▶ [Texte à analyser]
En quoi la pensée et les travaux d’Alexandre Marc sont-ils aujourd’hui encore actuels ?
C’est une question embarrassante et, à certains égards, une question vaine. Qu’aurait répondu celui à qui on aurait demandé, vingt ans après la mort de Marx et d’Engels, en quoi le marxisme et le communisme étaient d’actualité ? D’une certaine manière, c’est un peu la même chose pour la pensée d’Alexandre Marc et la doctrine fédéraliste : on peut juger que ce qu’il en reste est peu de choses, mais ce serait insulter l’avenir d’en tirer des conclusions définitives. D’une manière schématique on peut dire qu’en tant que doctrine globale, si on la considère comme un tout dont les différents aspects sont indissociables, il est évident que la révolution fédéraliste que prônait Alexandre Marc, ne semble pas à l’ordre du jour, ni en Europe, ni ailleurs.

▶ [Données présentées]
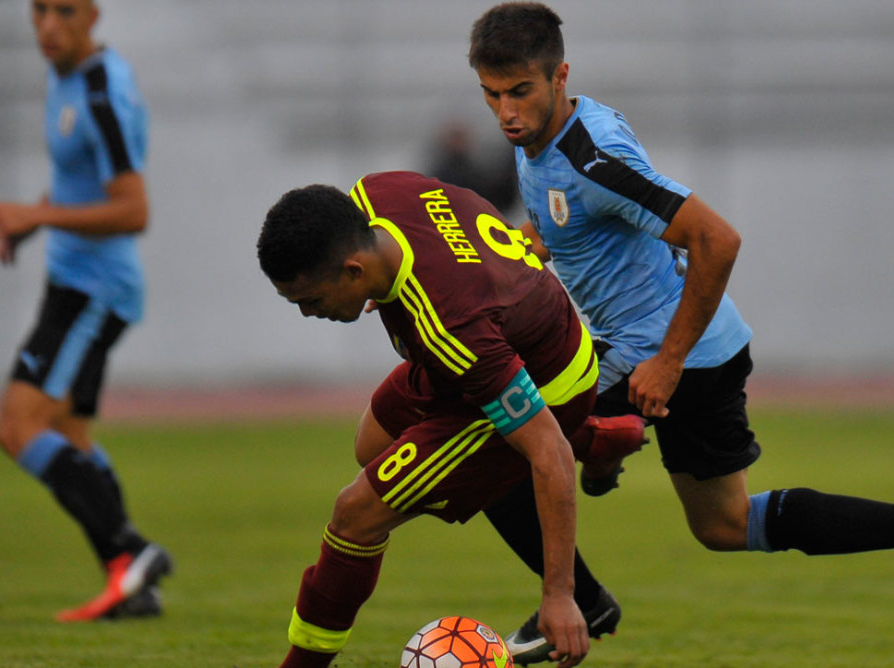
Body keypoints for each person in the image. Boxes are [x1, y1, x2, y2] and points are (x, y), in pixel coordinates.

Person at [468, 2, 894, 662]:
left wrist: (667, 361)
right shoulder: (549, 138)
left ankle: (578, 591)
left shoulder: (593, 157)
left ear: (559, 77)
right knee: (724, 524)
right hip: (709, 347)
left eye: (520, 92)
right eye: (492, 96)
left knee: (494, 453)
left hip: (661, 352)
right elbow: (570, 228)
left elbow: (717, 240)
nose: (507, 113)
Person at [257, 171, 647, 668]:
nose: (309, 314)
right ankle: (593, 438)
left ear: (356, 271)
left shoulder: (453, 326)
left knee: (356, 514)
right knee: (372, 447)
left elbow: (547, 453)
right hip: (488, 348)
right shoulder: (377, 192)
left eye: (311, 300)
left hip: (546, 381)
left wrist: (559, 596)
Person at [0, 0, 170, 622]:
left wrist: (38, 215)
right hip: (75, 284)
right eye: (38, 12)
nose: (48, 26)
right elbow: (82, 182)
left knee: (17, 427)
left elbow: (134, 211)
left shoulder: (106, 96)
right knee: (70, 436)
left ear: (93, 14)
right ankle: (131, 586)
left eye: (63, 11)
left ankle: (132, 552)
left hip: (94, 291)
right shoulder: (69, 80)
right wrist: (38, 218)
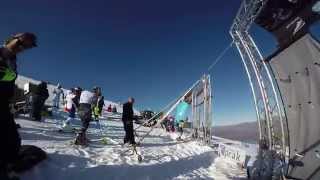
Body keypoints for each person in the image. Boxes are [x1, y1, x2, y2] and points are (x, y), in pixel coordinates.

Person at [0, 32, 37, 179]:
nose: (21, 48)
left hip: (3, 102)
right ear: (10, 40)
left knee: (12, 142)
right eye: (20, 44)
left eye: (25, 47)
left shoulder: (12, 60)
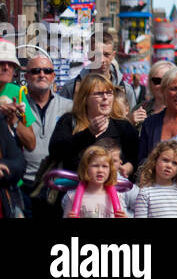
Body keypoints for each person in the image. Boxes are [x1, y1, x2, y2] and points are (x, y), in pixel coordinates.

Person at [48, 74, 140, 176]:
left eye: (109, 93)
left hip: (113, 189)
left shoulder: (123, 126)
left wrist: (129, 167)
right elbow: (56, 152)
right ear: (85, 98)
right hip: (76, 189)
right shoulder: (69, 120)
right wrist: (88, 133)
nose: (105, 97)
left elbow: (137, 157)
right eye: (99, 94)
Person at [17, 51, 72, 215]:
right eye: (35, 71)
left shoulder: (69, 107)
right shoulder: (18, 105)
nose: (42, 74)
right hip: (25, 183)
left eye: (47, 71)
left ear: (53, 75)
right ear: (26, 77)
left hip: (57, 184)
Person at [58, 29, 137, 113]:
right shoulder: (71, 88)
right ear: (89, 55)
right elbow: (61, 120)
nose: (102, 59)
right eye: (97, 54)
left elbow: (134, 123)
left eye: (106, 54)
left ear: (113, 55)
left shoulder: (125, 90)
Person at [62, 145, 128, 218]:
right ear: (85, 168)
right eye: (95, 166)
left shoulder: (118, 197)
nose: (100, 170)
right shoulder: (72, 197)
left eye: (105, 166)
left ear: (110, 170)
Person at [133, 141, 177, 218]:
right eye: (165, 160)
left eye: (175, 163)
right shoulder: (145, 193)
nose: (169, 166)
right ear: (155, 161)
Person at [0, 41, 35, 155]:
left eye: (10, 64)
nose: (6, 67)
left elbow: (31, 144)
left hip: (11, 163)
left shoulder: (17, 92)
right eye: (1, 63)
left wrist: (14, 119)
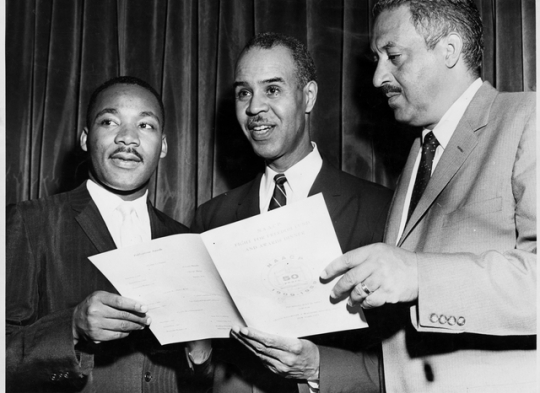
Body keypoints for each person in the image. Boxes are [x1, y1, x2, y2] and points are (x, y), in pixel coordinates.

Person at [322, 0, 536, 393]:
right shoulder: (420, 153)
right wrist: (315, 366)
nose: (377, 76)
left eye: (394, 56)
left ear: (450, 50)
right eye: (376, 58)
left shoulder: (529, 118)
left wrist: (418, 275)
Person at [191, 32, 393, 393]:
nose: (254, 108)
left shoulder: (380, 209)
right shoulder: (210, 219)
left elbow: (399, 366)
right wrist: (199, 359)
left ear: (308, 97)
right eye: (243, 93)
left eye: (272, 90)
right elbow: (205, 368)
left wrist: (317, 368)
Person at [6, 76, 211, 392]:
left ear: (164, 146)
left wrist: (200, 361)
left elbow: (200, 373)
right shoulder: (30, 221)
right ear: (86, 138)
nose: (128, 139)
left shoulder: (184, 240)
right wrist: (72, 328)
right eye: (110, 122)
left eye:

▶ [Travail demandé]
A) Extrayez du texte sur Alexandre Marc le passage qui commence par les mots contenant « C’est une question » et se termine par « Europe, ni ailleurs. ».
B) Poursuivez le texte sur Alexandre Marc à partir de sa dernière phrase.
Les entrées proviennent d'une autre source que le texte.

▶ [Réponses par tâche]
A)
C’est une question embarrassante et, à certains égards, une question vaine. Qu’aurait répondu celui à qui on aurait demandé, vingt ans après la mort de Marx et d’Engels, en quoi le marxisme et le communisme étaient d’actualité ? D’une certaine manière, c’est un peu la même chose pour la pensée d’Alexandre Marc et la doctrine fédéraliste : on peut juger que ce qu’il en reste est peu de choses, mais ce serait insulter l’avenir d’en tirer des conclusions définitives. D’une manière schématique on peut dire qu’en tant que doctrine globale, si on la considère comme un tout dont les différents aspects sont indissociables, il est évident que la révolution fédéraliste que prônait Alexandre Marc, ne semble pas à l’ordre du jour, ni en Europe, ni ailleurs.

B)
Pourtant l’empreinte de certaines des idées qui constituent les bases du corpus fédéralistes, marque incontestablement l’évolution actuelle de la pensée aussi bien que celle des institutions et du droit.
Ainsi en est-il du postulat de la doctrine fédéraliste que constitue le constat du caractère global de la crise, analysée comme crise de civilisation, conception à laquelle sont ralliés de nombreux penseurs de premier plan et qui sous-tend les réflexions sectorielles de nombreux observateurs de l’évolution du monde d’aujourd’hui. Cela est tout particulièrement remarquable dans la dénonciation de l’Etat-Nation comme expression majeure de cette crise et qui en fait le symbole de sa globalisation, le lieu où sont synthétisés et exacerbés ses différents aspects comme totalité.
Les concepts pour lesquels il s’est battu se sont-ils quand même imposés ?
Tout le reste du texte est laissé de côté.